EXCERPTED PASSAGE:
>>
For an added bit of safety, we'll make use of the TCP SYN Proxy to further protect the web server.

g. ICMP traffic needs to be passed:

    pass in inet proto icmp all icmp-type $icmp_types

Similar to the $tcp_services macro, the $icmp_types macro can easily be edited to change the types of ICMP packets that will be allowed to reach the firewall. Note that this rule applies to all network interfaces.

for example:

  pass in on $ext inet proto icmp all icmp-type { echorep, timex, unreach }
 pass in on $ext inet proto icmp all icmp-type unreach code 4 # at least allow this, it's a  must
  pass in on $ext inet proto tcp from any to any port { = smtp, = http, = https, = ssh } 


h. Now traffic must be passed to and from the internal network. We'll assume that the users on the internal network know what they are doing and aren't going to be causing trouble. This is not necessarily a valid assumption; a much more restrictive ruleset would be appropriate for many environments.

    pass in on $int_if

TCP, UDP, and ICMP traffic is permitted to exit the firewall towards the Internet due to the earlier "pass out" line. State information is kept so that the returning packets will be passed back in through the firewall.

i. using synproxy
pass in quick on $ext_if proto tcp to {10.0.4.7,10.0.4.8} port {80,443} synproxy state
pass in quick on $int_if proto tcp from {10.0.0.1,10.0.0.200} to $int_if port ssh synproxy state


7. packet filter rules for OpenBSD VPN and ipsec protocol
The following indicates that how the OpenBSD VPN rules matches the vpn traffic, fxp1 is internal NIC, fxp0 is facing Internet, enc0 is VPN virtual NIC.
<<
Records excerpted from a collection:
>>
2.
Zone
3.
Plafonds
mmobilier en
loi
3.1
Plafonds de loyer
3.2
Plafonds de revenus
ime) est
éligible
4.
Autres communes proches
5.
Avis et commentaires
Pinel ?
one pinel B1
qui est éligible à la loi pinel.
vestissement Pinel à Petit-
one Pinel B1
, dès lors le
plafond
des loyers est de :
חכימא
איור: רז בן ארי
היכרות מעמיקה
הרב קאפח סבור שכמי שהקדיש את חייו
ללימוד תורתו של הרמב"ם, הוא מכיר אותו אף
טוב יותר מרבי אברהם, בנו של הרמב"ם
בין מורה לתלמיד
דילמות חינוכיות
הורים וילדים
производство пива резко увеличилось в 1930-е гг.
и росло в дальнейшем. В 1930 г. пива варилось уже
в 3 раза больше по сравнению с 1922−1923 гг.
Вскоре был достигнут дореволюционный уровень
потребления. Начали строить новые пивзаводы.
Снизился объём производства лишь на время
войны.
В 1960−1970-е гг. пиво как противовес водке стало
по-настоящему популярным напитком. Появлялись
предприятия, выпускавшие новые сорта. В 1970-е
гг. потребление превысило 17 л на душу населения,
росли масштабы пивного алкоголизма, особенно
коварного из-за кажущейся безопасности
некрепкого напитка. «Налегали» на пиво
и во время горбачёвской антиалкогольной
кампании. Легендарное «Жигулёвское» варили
<<
>>
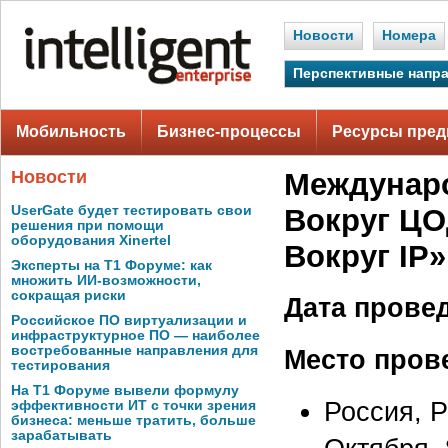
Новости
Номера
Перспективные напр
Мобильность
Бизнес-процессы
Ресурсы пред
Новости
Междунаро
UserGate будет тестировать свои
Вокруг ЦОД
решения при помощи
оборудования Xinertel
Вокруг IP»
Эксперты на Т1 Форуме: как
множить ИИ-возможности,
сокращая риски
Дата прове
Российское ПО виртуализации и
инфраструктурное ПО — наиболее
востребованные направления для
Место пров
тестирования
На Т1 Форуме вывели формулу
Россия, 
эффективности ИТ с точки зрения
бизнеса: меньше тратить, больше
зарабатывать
<<
Continue the passage on OpenBSD packet filter rules, starting after its final sentence.

WRITTEN RESPONSE:
# tcpdump -n -e -ttt -i pflog0
tcpdump: listening on pflog0
rule 57/0(match): pass in on fxp1: 10.0.0.1.56752 > 10.204.0.8.www: S 1328159562:1328159562(0) win 0 [ttl 1]
rule 54/0(match): pass out on enc0: 10.0.0.1.56752 > 10.204.0.8.www: S 1328159562:1328159562(0) win 0 [ttl 1]
rule 47/0(match): pass out on fxp0: esp 1.2.3.4 > 5.6.7.8 spi 0x945D0A23 seq 1 len 76


IPSec utilizes protocol UDP port 500(isakmp) for key exchange -- and port 4500/UDP for NAT-Traversal (ipsec-nat-t) as well as protocols ESP on Internet facing NIC. 

Also, IPENCAP communication which goes through enc0 interface.
pass log quick on enc0 proto ipencap all keep state
or
set skip on {lo enc0}



8. pfctl usage

a. enable and disable
pfctl -sa # show status, if it's disabled, then
pfctl -e # enable it
pfctl -d # disable it

# it doesn't actually load a ruleset. The ruleset must be loaded separately.


b. check syntax of /etc/pf.conf
# pfctl -nf /etc/pf.conf

c. list rules and states etc
# pfctl -sr   # list current rules in memory, the first row is rule 0, the second rule is rule 1, and so on

note: when using pfctl -sr, it list the actual rules in memory, it may find that the 'keep state' is the default for tcp protocol. For example:

# grep 22 /etc/pf.conf
pass in log quick proto tcp from any to any port 22
# pfctl -sr
block drop in log all
pass in log quick proto tcp from any to any port = ssh flags S/SA keep state
# above pfctl -sr actually expands the port 22 passing rule with 'flags S/SA keep state'.

# pfctl -ss                 Show the current state table
# pfctl -si                 Show filter stats and counters
# pfctl -sa                 Show EVERYTHING it can show

# pfctl -sa | grep tcp.established
tcp.established  86400s (note: 24 hours)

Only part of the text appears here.